Please reproduce each line of the data below as it stands.

++++ DATA SUPPLIED ++++

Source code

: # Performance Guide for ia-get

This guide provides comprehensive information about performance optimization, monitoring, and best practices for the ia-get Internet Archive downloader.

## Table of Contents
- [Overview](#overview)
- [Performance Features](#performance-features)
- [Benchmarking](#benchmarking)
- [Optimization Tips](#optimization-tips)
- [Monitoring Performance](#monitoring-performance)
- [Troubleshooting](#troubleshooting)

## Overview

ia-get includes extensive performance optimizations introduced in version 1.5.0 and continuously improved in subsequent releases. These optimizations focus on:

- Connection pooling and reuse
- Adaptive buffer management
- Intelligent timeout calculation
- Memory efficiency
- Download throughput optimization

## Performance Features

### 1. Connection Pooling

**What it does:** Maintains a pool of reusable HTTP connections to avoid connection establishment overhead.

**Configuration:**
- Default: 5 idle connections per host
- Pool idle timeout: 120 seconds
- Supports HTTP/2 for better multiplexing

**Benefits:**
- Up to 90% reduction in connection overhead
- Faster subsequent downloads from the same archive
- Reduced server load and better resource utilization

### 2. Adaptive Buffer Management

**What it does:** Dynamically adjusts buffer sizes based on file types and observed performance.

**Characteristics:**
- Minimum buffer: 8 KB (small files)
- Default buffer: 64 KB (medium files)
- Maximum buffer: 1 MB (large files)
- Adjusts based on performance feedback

++++

§ **ANSWER SECTION**:
Source code

: # Performance Guide for ia-get

This guide provides comprehensive information about performance optimization, monitoring, and best practices for the ia-get Internet Archive downloader.

## Table of Contents
- [Overview](#overview)
- [Performance Features](#performance-features)
- [Benchmarking](#benchmarking)
- [Optimization Tips](#optimization-tips)
- [Monitoring Performance](#monitoring-performance)
- [Troubleshooting](#troubleshooting)

## Overview

ia-get includes extensive performance optimizations introduced in version 1.5.0 and continuously improved in subsequent releases. These optimizations focus on:

- Connection pooling and reuse
- Adaptive buffer management
- Intelligent timeout calculation
- Memory efficiency
- Download throughput optimization

## Performance Features

### 1. Connection Pooling

**What it does:** Maintains a pool of reusable HTTP connections to avoid connection establishment overhead.

**Configuration:**
- Default: 5 idle connections per host
- Pool idle timeout: 120 seconds
- Supports HTTP/2 for better multiplexing

**Benefits:**
- Up to 90% reduction in connection overhead
- Faster subsequent downloads from the same archive
- Reduced server load and better resource utilization

### 2. Adaptive Buffer Management

**What it does:** Dynamically adjusts buffer sizes based on file types and observed performance.

**Characteristics:**
- Minimum buffer: 8 KB (small files)
- Default buffer: 64 KB (medium files)
- Maximum buffer: 1 MB (large files)
- Adjusts based on performance feedback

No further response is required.